Comment by simonw
The hardest problem in computer science in 2025 is presenting an example of AI-assisted programming that somebody won't call "trivial".
The hardest problem in computer science in 2025 is presenting an example of AI-assisted programming that somebody won't call "trivial".
Here's the PR. It touched 21 files. https://github.com/ghostty-org/ghostty/pull/9116/files
If that's your idea of trivial then you and I have very different standards in terms of what's a trivial change and what isn't.
It's trivial in the sense that a lot of the work isn't high cognitive load. But... that's exactly the point of LLMs. It takes the noise away so you can focus on high-impact outcomes.
Yes, the core of that pull requests is an hour or two of thinking, the rest is ancillary noise.

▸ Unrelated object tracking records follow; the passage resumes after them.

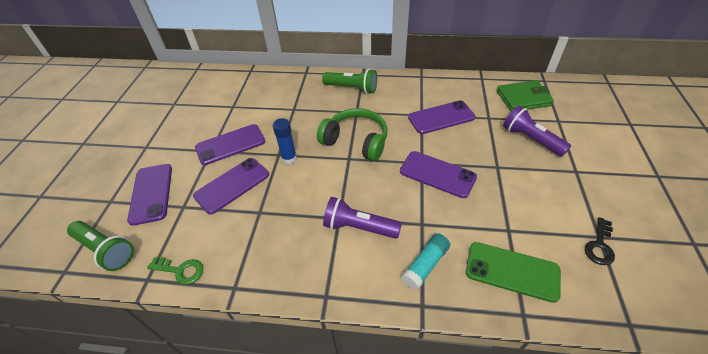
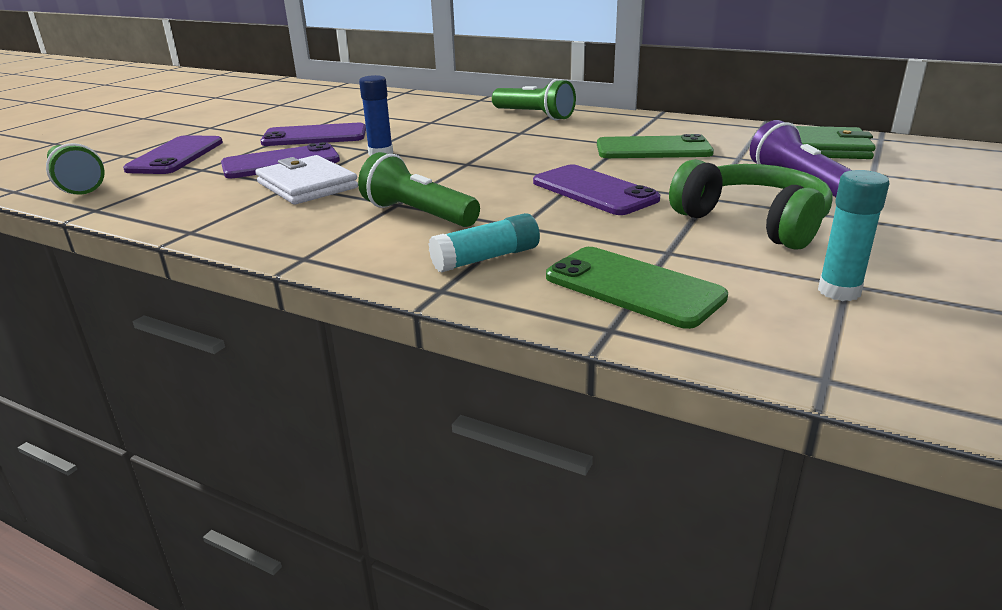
camera: 20 degrees right, 20 degrees down
(181, 270) = (141, 209): green key -> none
(269, 210) = (307, 185): none -> white wallet
(356, 141) = (493, 152): green headphones -> green headphones (753, 222)
(359, 227) = (418, 214): purple flashlight -> green flashlight
(441, 117) = (653, 149): purple phone -> green phone
(599, 245) = (839, 291): black key -> turquoise glue stick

The LLM took away the need for the noise.
If your definition of trivial is signal/noise ratio, then, sure, relatively little signal in a lot of noise. If your definition of "trivial" hinges on total complexity over time, then this kicks the pants of manual writing.
I'd assume OP did the classic senior engineer stick of "I can understand the core idea quickly, therefore it can't be hard". Whereas Mitchel did the heavy lifting of actually shipping the "not hard" idea - still understanding the core idea quickly, and then not getting bogged down in unnecessary details.
That's the beauty of LLMs - it turns the dream of "I could write that in a weekend" into actually reality, where it before was always empty bluster.
If all I did was call it trivial that would be a fair critique. But it was followed up with a lot more justification than that.